■ **What is being asked**:
Reproduce word for word the lines in the records below that run from the line containing "life--to rectify all" through the line containing "frequent prayers, and", both of those lines included.

# # # # # # #

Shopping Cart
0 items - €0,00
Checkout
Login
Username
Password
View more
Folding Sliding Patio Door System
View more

# # # # # # #

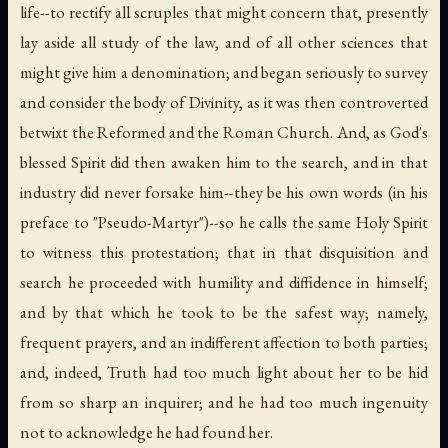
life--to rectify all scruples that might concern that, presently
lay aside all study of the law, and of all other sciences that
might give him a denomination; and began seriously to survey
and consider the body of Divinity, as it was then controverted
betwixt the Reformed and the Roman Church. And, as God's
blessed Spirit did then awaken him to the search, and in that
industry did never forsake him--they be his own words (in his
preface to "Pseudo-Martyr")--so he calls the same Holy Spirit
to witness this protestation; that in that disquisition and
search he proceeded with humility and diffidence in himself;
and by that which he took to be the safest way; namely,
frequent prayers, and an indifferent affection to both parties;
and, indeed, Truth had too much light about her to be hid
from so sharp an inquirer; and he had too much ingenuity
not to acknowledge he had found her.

# # # # # # #

■ **Task answer**:
life--to rectify all scruples that might concern that, presently
lay aside all study of the law, and of all other sciences that
might give him a denomination; and began seriously to survey
and consider the body of Divinity, as it was then controverted
betwixt the Reformed and the Roman Church. And, as God's
blessed Spirit did then awaken him to the search, and in that
industry did never forsake him--they be his own words (in his
preface to "Pseudo-Martyr")--so he calls the same Holy Spirit
to witness this protestation; that in that disquisition and
search he proceeded with humility and diffidence in himself;
and by that which he took to be the safest way; namely,
frequent prayers, and an indifferent affection to both parties;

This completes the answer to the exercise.